Phillyrin ameliorates diabetic nephropathy through the PI3K/Akt/GSK-3β signalling pathway in streptozotocin-induced diabetic mice

Diabetic nephropathy is a progressive kidney disease resulting from long-term hyperglycaemia in diabetic patients, and the underlying mechanism is complex and lacks effective treatments. Various active ingredients in Chinese herbs have been shown to alleviate renal injury and improve DN in recent years. Phillyrin, a natural medicinal active compound extracted from the Oleaceae family, has various pharmacological effects, including antioxidative, antiapoptotic and antiobesity effects.

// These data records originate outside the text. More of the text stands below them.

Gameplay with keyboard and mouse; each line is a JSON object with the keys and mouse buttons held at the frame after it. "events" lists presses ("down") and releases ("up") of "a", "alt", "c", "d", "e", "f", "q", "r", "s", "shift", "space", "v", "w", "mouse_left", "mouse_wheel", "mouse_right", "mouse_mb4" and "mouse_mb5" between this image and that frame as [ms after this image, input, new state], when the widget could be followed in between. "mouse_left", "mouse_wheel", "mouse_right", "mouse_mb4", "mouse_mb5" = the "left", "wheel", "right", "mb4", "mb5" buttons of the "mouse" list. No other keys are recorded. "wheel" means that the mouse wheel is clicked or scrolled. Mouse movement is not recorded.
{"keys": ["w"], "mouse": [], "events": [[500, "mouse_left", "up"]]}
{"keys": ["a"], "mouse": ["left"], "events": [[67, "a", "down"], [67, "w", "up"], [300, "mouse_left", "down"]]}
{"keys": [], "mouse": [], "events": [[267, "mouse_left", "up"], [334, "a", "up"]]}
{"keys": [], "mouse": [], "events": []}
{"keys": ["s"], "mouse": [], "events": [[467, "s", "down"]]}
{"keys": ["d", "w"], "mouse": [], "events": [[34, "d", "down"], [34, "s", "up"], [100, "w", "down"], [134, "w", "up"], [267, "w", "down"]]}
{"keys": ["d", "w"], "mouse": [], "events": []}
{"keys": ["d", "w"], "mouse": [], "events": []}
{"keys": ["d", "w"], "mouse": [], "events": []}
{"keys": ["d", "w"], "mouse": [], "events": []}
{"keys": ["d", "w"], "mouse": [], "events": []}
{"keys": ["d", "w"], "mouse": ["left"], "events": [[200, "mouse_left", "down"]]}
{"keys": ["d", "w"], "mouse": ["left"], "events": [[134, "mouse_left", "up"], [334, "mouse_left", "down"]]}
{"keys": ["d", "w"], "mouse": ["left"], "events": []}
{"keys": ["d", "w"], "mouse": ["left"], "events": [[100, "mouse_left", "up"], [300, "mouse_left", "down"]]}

However, the role of phillyrin and its underlying mechanism in DN have not yet been explored. To investigate the effects of phillyrin on DN and its potential mechanisms of action, we performed experiments using streptozotocin (STZ)-induced DN mice as models. Phillyrin significantly reduced the levels of fasting blood glucose (FBG) and glycosylated haemoglobin A1c (HbA1c), downregulated the levels of serum blood urea nitrogen (BUN), serum creatinine (Scr), serum and urine β2-microglobulins (β2-MG) and improved the pathological changes of the kidney in a DN mouse model. Phillyrin also increased the level of antioxidants and attenuated oxidative damage in DN model mice. In addition, phillyrin inhibited Glycogen synthase kinase-3β (GSK-3β) activity by activating the PI3K/Akt signalling pathway, increased the Bcl-2/Bax ratio, reduced the release of cytochrome c from the mitochondria to the cytoplasm, subsequently inhibited the activation of caspase-3 and ultimately suppressed renal cell apoptosis. These findings suggested that phillyrin could be a new promising therapeutic strategy for DN, and this protective effect might be related to suppressing oxidative stress and apoptosis via the PI3K/Akt/GSK-3β pathway.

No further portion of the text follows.